Etchemendy addresses tuition hike

Feb. 18, 2010, 1:04 a.m.

Provost John Etchemendy last night defended the recently announced increase in undergraduate tuition and room and board in front of a joint session of the ASSU legislature.

In a wide-ranging discussion, undergraduate senators and Graduate Student Council (GSC) members quizzed Etchemendy on campus health care, academic standards and campus construction.

Etchemendy addresses tuition hike
Provost John Etchemendy addresses the recent tuition hike and other issues at Wednesday's joint legislative meeting. (MASARU OKA/Staff photographer)

The increased cost of attendance beginning next year, for both undergraduates and graduates, will come with a maintained but not expanded financial aid program. But Etchemendy said that full tuition covers only about 58 percent of the cost of providing a Stanford education.

“A three-and-a-half-percent increase is remarkably reasonable, given the drop [in the value of the endowment],” he said.

While Etchemendy did acknowledge that higher education cost growth outpaces inflation, partly because education is very labor-intensive, he insisted that it is the drop in the endowment that is putting pressure on the price of a Stanford education.

He said that the endowment subsidizes the remaining 42 percent of the cost of a Stanford education.

“Anytime you have a subsidy that drops 25 percent, as ours dropped, we have to then make a choice — how much can we cut out of the budget, how much can we decrease the quality and how much is going to end up having to be picked up by the people who pay?” he said.

On the cost side of the equation, Stanford’s building boom and financial aid increase have contributed to the growth of the University’s cost structure.

According to Etchemendy, the biggest recent driver of cost growth is the expansion of undergraduate aid. When the expansion was announced in 2008, the University projected that it would cost $20 million; the actual expense ended up at $30 million.

Like other universities, however, Stanford has also heavily invested in premium buildings — amenities like a gym with rock walls.

“There has been an escalation in overall costs that we’ve seen across the country, and part of that is competition for nicer and nicer services, particularly for undergraduates,” Etchemendy said.

Etchemendy added that he looks forward to University construction projects in 2010, but emphasized that building costs did not significantly add to tuition increases.

“Overall, if you look at the last decade — if you look at the increase in expenses, some has to do with facilities, but not an overly large part,” he said, making it clear that construction projects are only started when a funding plan, including a hefty donation, is in place.

Health Care

The recent changes to Cardinal Care, the student health insurance plan, caught the attention of many in attendance, particularly graduate students, and prevailed over the discussion for some time.
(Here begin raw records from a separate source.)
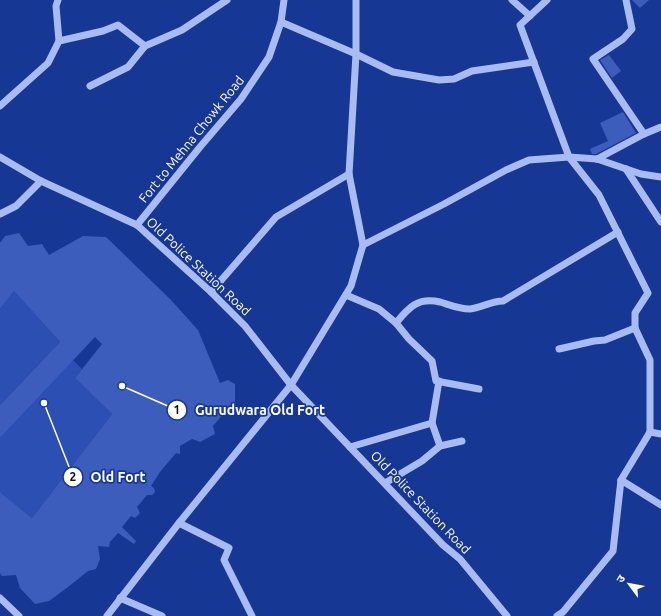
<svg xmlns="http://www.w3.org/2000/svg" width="661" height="616" font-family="Ubuntu,'Noto Sans Devanagari',sans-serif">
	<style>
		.green { fill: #2b4fb3 }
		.building { fill: #3c5dbb }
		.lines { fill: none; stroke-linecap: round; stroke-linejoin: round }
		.minor { stroke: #a9bcf1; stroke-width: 7 }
		.labels { text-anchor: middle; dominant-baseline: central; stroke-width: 3.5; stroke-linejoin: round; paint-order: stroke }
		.street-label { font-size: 13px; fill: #fff; stroke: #173795 }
		.leader { fill: none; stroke: #fff; stroke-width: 1.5 }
		.callout-dot { fill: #fff; stroke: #173795; stroke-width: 1.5 }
		.mark-label { font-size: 12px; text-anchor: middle; font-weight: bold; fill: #111 }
		.callout-label { font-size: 14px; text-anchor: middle; font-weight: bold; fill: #fff; stroke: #173795; stroke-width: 3.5; stroke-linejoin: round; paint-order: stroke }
	</style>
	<rect width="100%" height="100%" fill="#173795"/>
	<!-- green -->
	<g class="green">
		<polygon points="14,291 60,342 0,405 0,309"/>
		<polygon points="73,360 82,369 75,378 112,414 32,518 0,492 0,438"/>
	</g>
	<!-- building -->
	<g class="building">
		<polygon points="632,0 649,0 640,8"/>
		<polygon points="609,55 621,71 612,78 600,60"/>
		<polygon points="623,112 636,133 596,154 592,154 590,149 608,141 600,123"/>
		<polygon points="19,233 28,246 42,244 49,255 83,236 106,237 170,299 198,330 220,383 228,380 235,384 235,405 230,413 223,414 213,426 215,434 200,442 192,439 180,446 180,454 176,453 160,472 151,486 154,488 155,492 152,495 147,495 137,507 140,513 135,518 131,516 122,527 136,541 134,544 118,533 110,542 109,547 98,546 100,559 96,569 88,571 68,587 49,601 35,604 20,588 16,575 2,576 0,573 0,492 32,518 112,414 75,378 102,344 95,337 0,438 0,405 60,342 14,291 0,309 0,243 5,236"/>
	</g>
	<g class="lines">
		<!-- minor -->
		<g class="minor">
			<polyline points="58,0 56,6 59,41"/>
			<polyline points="356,0 356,54 349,174 363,245"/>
			<polyline points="512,0 530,16"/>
			<polyline points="547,0 520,25 569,157 599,195 648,293 635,313 635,328 650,360 650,432 621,480 613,551 563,612 557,616"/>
			<polyline points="626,0 632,29 623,39 593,59 644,134"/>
			<polyline points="281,22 356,54 393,72 439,80 454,79 472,71 534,62"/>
			<polyline points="90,86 128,67 145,46 182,30 227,0"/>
			<polyline points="0,106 48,63 59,41 103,31 118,25 145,46"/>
			<polyline points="0,157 41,181 137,225 211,292 245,326 291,385 443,545 460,559 507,616"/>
			<polyline points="597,159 644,134 661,127"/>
			<polyline points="626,169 661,222"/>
			<polyline points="0,214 16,206 41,181"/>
			<polyline points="137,225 200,147 241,99 269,57 281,22 284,0"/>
			<polyline points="211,292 276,217 349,174"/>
			<polyline points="346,295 379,309 396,323 409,339 432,361 436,381 479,389"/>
			<path d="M396 323C409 307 418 297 440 302 450 305 459 309 470 309 481 308 491 301 503 301L618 232"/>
			<polyline points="559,349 594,341 605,340 635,328"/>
			<polyline points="432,423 439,381"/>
			<polyline points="650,432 661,434"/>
			<polyline points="350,447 432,423 440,446"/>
			<polyline points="621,480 661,505"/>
			<polyline points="385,483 422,461 440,446 462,441"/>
			<polyline points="179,523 229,548 224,560 252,616"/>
			<polyline points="0,598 19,616"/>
			<polyline points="120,598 162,616"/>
			<polyline points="107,616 179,523 291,385 351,286 363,245 444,204 506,170 529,160 569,157 597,159 641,174 661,177"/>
		</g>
	</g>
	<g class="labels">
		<!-- street labels -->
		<g class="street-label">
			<text transform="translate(191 139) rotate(-51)">Fort to Mehna Chowk Road</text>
			<text transform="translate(199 266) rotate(43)">Old Police Station Road</text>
			<text transform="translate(421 502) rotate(46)">Old Police Station Road</text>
		</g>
	</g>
	<!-- callouts -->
	<path class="leader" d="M122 386L177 410M44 403L73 477"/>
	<g class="callout-dot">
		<circle cx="122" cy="386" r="4"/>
		<circle cx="44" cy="403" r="4"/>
		<circle cx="177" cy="410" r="10"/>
		<circle cx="73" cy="477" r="10"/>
	</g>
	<g class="mark-label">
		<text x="177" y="414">1</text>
		<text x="73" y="481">2</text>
	</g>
	<g class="callout-label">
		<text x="260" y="415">Gurudwara Old Fort</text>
		<text x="118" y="482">Old Fort</text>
	</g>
	<!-- north arrow -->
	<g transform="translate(629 584) rotate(302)" stroke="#173795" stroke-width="3" paint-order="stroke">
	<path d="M0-3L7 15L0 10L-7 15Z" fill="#ffffff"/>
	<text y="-6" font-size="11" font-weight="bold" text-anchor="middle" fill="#ffffff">उ</text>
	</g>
</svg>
Starting Sept. 1, international students will be obligated to purchase Cardinal Care in 12-month increments. Several international graduate students at the meeting questioned Etchemendy about this provision.

In response, Etchemendy told the joint session about a foreign graduate student currently in the hospital due to a bicycle accident that has already cost hundreds of thousands of dollars. The insurance the student had did not cover the accident, and neither his parents nor his department were able to pay.
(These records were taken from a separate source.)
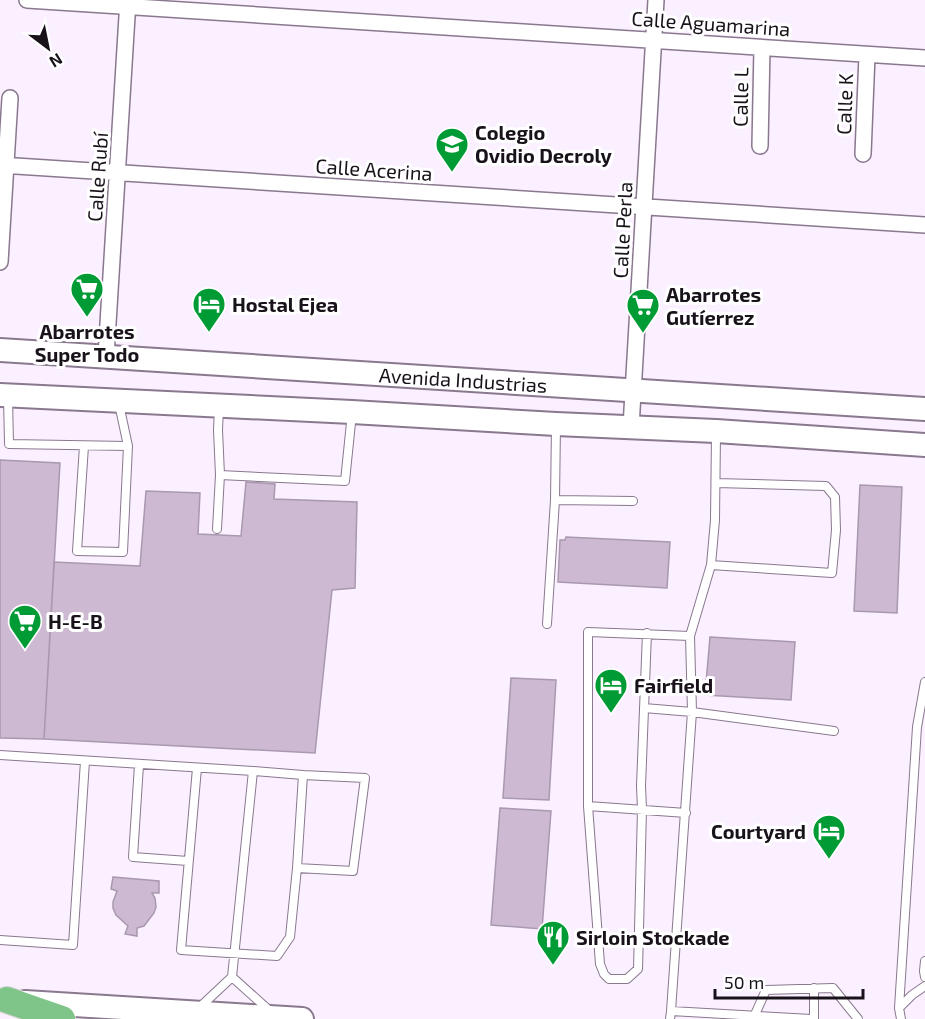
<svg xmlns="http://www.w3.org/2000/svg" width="925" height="1019" viewBox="0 0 925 1019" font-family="'Exo 2',sans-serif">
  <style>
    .building { fill: #cdbad2; stroke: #a998af; stroke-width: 1.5 }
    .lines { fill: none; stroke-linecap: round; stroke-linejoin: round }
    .service-casing { stroke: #89788e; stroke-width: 10 }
    .minor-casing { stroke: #89788e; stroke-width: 18 }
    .secondary-casing { stroke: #89788e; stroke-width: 26 }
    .trunk-casing { stroke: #d6d4d6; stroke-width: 28 }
    .service { stroke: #fff; stroke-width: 8 }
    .minor { stroke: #fff; stroke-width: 15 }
    .secondary { stroke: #fff; stroke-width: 22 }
    .trunk { stroke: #7fc488; stroke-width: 26 }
    .labels { text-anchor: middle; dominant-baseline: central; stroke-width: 6; stroke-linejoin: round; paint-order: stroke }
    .street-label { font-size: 20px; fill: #19121b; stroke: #fff }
    .poi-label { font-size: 20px; font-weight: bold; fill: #19121b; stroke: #fff; text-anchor: start }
  </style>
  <rect width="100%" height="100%" fill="#fbf0ff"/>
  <path class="building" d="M0 460 60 463 44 739 0 738Z
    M246 482 275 484 274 499 357 502 355 588 332 590 315 753 44 739 54 562 140 566 146 491 200 493 198 534 241 536Z
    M860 485 902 487 897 613 854 611Z
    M566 537 670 542 667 588 558 582 560 540H565Z
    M710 637 795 642 791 700 705 695Z
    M511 678 556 680 549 800 503 798Z
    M500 808 551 811 542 929 491 925Z
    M113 877 159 881V893H152L155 898 156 907 154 913 144 926 137 928V936L125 934 128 926 116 915 113 908V902L117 891 111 889Z"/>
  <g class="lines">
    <g class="service-casing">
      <path id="service" d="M8 397 9 444 128 446 119 404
        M219 408 218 430 220 475 345 481 352 413
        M84 446 77 551 123 552 128 446
        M555 500 633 501
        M217 529 220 475
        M711 565 832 573 836 530 835 497 826 486 716 483
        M547 624 555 500 556 425
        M647 633 641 786 642 809 638 969 627 979H609L604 974 600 964 588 806 686 813
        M644 708 692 712 834 731
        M0 755 253 771 232 977 200 1007
        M139 765 133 857 188 861
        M197 768 181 950 277 956 290 937 297 868 303 775 365 778 353 871 297 868
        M253 771 303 775
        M588 806V632L690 636
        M0 940 73 945 85 761
        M925 961 924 971 925 977
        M232 977 271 1012
        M899 1008 917 727 925 682
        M671 1011 692 712 690 636 711 565 715 520 716 434
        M670 1019 671 1011 811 1019
        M753 1019 766 990 833 988 858 1019
        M814 1019V988
        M901 1019 899 1008 912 995 925 986"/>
    </g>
    <g class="minor-casing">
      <path id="minor" d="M27 0 925 58
        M760 146 762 48
        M863 154 867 55
        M0 165 925 225
        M0 262 10 98
        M106 356 128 0
        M631 427 656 0"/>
    </g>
    <g class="secondary-casing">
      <g id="secondary">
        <path id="s1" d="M0 350 925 409"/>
        <path d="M0 395 352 412 556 424 716 431 925 445"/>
        <path d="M25 1002 302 1019"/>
      </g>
    </g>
    <g class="trunk-casing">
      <path id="trunk" d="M7 1000 62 1019"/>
    </g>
    <use href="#service" class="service"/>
    <use href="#minor" class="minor"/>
    <use href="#secondary" class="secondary"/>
    <use href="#trunk" class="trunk"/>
  </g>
  <defs>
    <g id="school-pin" transform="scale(1.725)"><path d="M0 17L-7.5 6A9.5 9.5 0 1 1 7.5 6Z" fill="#009b35" stroke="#fff"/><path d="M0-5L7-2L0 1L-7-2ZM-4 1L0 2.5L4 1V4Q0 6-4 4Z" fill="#fff"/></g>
    <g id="supermarket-pin" transform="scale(1.725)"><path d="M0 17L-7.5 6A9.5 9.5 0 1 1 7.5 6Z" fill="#009b35" stroke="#fff"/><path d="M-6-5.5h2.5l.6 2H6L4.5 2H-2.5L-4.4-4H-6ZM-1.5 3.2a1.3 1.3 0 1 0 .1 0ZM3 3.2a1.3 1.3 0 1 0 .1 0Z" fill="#fff"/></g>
    <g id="hotel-pin" transform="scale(1.725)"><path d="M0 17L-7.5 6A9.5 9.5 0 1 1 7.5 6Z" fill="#009b35" stroke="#fff"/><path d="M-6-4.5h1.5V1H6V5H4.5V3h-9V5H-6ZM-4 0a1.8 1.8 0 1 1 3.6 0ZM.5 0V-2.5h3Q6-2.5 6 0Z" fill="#fff"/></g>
    <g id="restaurant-pin" transform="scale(1.725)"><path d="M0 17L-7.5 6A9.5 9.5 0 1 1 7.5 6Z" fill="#009b35" stroke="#fff"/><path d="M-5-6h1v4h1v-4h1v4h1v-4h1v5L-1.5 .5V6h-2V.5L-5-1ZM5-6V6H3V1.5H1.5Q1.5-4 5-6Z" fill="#fff"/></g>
  </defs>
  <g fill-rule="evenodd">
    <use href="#school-pin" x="452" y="144"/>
    <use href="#supermarket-pin" x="87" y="289"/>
    <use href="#hotel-pin" x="209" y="304"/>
    <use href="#supermarket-pin" x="643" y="305"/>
    <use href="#supermarket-pin" x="25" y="621"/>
    <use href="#hotel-pin" x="611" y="685"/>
    <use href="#hotel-pin" x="829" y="831"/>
    <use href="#restaurant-pin" x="553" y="937"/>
  </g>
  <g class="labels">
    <g class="street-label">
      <text transform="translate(711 23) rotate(4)">Calle Aguamarina</text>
      <text transform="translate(740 97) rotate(-89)">Calle L</text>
      <text transform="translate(844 104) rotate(-88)">Calle K</text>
      <text transform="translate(374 169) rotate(4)">Calle Acerina</text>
      <text transform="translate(97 177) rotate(-86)">Calle Rubí</text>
      <text transform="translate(622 230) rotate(-87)">Calle Perla</text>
      <text stroke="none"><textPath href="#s1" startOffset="464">Avenida Industrias</textPath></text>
    </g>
    <g class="poi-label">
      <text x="475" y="132">Colegio<tspan x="475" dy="23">Ovidio Decroly</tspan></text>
      <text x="666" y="294">Abarrotes<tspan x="666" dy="23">Gutíerrez</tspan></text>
      <text x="232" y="304">Hostal Ejea</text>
      <text x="87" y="331" text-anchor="middle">Abarrotes<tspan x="87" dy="23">Super Todo</tspan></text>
      <text x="48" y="621">H-E-B</text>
      <text x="634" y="685">Fairfield</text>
      <text x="806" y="831" text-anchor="end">Courtyard</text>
      <text x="576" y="937">Sirloin Stockade</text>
    </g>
  </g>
  <g transform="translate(48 48) rotate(148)" stroke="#ffffff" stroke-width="4.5" paint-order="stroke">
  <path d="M0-4.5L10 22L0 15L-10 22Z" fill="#19121b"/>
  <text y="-9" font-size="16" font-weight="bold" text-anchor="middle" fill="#19121b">N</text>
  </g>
  <path d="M715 989v9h148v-9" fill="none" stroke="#19121b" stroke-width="3"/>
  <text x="724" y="989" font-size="18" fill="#19121b" stroke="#ffffff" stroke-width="4.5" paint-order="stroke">50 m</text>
</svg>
“Somebody is going to eat the cost, and it is going to be Stanford University,” he said.

Later in the meeting, Ira Friedman, the director of Vaden Health Center, addressed students’ concerns and offered individual assistance to those having problems with the system.

This is the second joint ASSU session this year featuring a top-level University administrator. Last quarter, President John Hennessy addressed the executives, Undergraduate Senate and GSC.